Tribe of Fools soars to higher theatrical heights with an Eagles-themed FringeArts show.

By Joseph Myers

Until February 4, when the Philadelphia Eagles used their talons and talents to defeat the New England Patriots in Super Bowl LII, holding allegiance to the Birds had mostly meant dealing with disappointment. Now that the gridiron group holds championship distinction, the city has collectively found itself captivated and even adopting atypical athletic swagger. South Philly-heavy performance collective Tribe of Fools chose to capture that joy through “Fly Eagles Fly,” a runaway favorite in this year’s FringeArts Festival.
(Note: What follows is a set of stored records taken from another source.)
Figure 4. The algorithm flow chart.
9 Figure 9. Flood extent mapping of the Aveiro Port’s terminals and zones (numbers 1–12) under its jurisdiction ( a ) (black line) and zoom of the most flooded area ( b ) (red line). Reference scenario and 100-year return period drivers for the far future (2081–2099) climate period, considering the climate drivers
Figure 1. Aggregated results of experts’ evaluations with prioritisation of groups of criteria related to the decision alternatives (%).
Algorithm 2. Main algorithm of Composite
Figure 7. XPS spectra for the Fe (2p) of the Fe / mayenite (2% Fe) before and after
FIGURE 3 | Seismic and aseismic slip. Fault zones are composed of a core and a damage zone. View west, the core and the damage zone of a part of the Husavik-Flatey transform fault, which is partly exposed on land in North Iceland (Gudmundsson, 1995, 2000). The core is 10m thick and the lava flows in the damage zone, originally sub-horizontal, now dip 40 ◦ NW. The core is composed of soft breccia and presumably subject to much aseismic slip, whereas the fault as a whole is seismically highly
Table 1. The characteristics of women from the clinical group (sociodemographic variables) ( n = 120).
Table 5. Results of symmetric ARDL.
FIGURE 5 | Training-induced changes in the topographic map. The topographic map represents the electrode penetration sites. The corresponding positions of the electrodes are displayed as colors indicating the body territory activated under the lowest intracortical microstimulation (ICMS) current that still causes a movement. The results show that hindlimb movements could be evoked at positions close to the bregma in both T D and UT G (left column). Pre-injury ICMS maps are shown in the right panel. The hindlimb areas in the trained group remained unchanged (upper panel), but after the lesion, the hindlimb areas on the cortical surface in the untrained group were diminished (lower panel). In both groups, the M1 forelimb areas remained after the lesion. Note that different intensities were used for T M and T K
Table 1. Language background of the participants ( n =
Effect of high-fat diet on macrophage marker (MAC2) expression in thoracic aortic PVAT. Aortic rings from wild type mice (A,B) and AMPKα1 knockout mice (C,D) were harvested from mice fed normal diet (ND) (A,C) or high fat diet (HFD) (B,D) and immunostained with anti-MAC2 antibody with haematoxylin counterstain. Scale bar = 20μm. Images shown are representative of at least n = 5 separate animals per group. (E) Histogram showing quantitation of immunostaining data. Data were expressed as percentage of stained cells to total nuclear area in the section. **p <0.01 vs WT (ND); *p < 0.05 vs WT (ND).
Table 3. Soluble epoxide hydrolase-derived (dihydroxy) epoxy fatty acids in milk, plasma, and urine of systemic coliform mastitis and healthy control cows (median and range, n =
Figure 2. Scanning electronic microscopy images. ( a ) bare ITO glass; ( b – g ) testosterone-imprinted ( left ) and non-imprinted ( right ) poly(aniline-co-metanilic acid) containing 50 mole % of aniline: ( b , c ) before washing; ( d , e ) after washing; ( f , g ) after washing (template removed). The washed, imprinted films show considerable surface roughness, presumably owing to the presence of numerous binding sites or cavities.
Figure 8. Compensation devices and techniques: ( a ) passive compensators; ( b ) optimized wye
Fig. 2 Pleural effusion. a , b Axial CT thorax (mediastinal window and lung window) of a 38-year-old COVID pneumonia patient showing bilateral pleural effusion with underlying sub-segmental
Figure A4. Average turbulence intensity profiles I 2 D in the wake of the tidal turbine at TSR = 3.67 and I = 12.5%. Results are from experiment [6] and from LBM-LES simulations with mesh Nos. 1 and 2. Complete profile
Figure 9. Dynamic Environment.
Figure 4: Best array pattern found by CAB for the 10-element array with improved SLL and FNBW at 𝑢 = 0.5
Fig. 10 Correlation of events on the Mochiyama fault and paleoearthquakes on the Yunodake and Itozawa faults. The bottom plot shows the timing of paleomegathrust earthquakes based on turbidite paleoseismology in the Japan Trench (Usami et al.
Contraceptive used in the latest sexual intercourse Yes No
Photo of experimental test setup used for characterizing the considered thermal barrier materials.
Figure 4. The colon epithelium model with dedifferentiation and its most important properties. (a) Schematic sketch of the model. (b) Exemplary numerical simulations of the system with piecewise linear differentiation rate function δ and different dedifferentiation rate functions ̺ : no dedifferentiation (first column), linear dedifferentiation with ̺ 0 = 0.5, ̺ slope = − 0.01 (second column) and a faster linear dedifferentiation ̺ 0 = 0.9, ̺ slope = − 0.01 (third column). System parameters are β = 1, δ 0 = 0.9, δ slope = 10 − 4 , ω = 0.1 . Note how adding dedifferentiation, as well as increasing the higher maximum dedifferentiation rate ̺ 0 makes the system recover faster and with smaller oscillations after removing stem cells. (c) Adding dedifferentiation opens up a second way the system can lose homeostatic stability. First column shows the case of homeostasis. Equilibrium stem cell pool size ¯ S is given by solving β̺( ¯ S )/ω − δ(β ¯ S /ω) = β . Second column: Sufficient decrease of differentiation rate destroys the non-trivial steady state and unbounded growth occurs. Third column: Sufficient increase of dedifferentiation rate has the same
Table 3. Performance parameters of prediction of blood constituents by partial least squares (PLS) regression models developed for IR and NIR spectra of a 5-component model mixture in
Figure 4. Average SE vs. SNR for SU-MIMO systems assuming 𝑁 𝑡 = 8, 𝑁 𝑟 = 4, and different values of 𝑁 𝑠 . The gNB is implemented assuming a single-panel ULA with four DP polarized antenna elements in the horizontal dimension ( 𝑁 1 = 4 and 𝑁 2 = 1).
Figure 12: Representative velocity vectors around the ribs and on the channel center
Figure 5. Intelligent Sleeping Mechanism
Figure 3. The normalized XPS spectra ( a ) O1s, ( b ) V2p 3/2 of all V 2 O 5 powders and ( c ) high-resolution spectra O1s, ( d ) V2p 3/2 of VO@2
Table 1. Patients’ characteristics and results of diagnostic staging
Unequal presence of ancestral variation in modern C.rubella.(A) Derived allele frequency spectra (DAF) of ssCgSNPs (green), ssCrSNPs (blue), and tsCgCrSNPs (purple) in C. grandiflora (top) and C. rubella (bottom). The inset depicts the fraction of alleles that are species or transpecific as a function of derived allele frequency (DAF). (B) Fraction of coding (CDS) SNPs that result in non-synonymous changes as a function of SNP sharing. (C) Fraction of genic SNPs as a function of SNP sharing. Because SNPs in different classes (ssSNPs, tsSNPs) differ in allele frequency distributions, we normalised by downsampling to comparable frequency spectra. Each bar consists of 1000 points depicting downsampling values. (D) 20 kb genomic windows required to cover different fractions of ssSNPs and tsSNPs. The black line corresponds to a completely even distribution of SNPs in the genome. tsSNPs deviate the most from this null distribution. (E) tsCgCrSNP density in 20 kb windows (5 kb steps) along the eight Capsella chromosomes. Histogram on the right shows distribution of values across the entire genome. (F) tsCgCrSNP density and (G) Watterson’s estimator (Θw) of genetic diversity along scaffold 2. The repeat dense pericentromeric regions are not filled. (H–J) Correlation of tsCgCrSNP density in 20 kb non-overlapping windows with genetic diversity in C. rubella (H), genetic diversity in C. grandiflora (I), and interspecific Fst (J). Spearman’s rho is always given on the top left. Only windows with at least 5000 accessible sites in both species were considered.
Action shot from “Fly Eagles Fly.”Credit: Plate 3 Photography

“It’s so interesting, especially in Philadelphia, how sports can affect so many individuals’ demeanors and dispositions,” artistic director Terry Brennan, who is also co-directing the 90-minute look at fandom and friendship, said before a recent performance. “When we look back to seven months ago, that’s where we got that rare example of just how good it can feel to go from being in the hunt to being the best of the best.”

“Fly Eagles Fly” performers (left to right) Nathan Alford-Tate, Janice Rowland, Taiwo Sokan, Jacinta Yelland, Kyle Yackoski. Credit: Plate 3 Photography

The West Passyunk resident and his peers are presenting the office-situated comedy through September 22 at Center City’s Louis Bluver Theatre at the Drake. Touching on the depth of personal interactions, social matters, self-knowledge and concern for others—all frequent Tribe of Fools themes—the plot follows the riveting 2017 campaign that culminated in the title game upset over the vaunted Patriots, whose quarterback ends up as a character dubbed “evil, imaginary Tom Brady” in the show.

Left to right: Nathan Alford-Tate, Kyle Yackoski, Taiwo Sokan, Janice Rowland, Jacinta Yelland. Credit: Plate 3 Photography

The piece features a puppet aspect which meshes beautifully with the five-member cast. This provides audiences with a simultaneously jovial and serious examination of office exchanges – with the thespians bonding over football yet questioning what their admiration and occasional disdain for the sport mean for their own maturation process and their endowment of empathy toward one another. Fast-paced, much like the pastime that it so expertly dissects, the action sees the hires display such unity that one could do no wrong in enlisting them to teach a chemistry course. Blessed with a highly commendable script, they exhibit confidence in exploring a topic that has often left Philadelphians short on that very blessing, namely, the Eagles’ chances of emerging as the last squad standing among the National Football League’s 32 franchises.

“Last season’s run validated hardcore fans’ devotion to this team even more, and it also invited new people to join the flock,” Brennan said of two types of dedication that the play addresses. “No matter where someone stood, though, we all got this eternal gift of camaraderie, and that’s so moving.”

In soaring higher than they had ever done, the Eagles became legends and have done their part to intensify Tribe of Fools’ theater community standing, as “Fly Eagles Fly” has proven a favorite among FringeArts attendees, according to votes cast via the festival’s feedback application. The NFL Network has often replayed the Birds’ history-making win, giving an obvious nod to their moment in time. After having seen “Fly Eagles Fly,” theater buffs might want to emulate those who repeatedly watch the replay (you know you who are!) by going to see this play again and again. I can guarantee you that just as is the case with the television airing, the Eagles will win every time.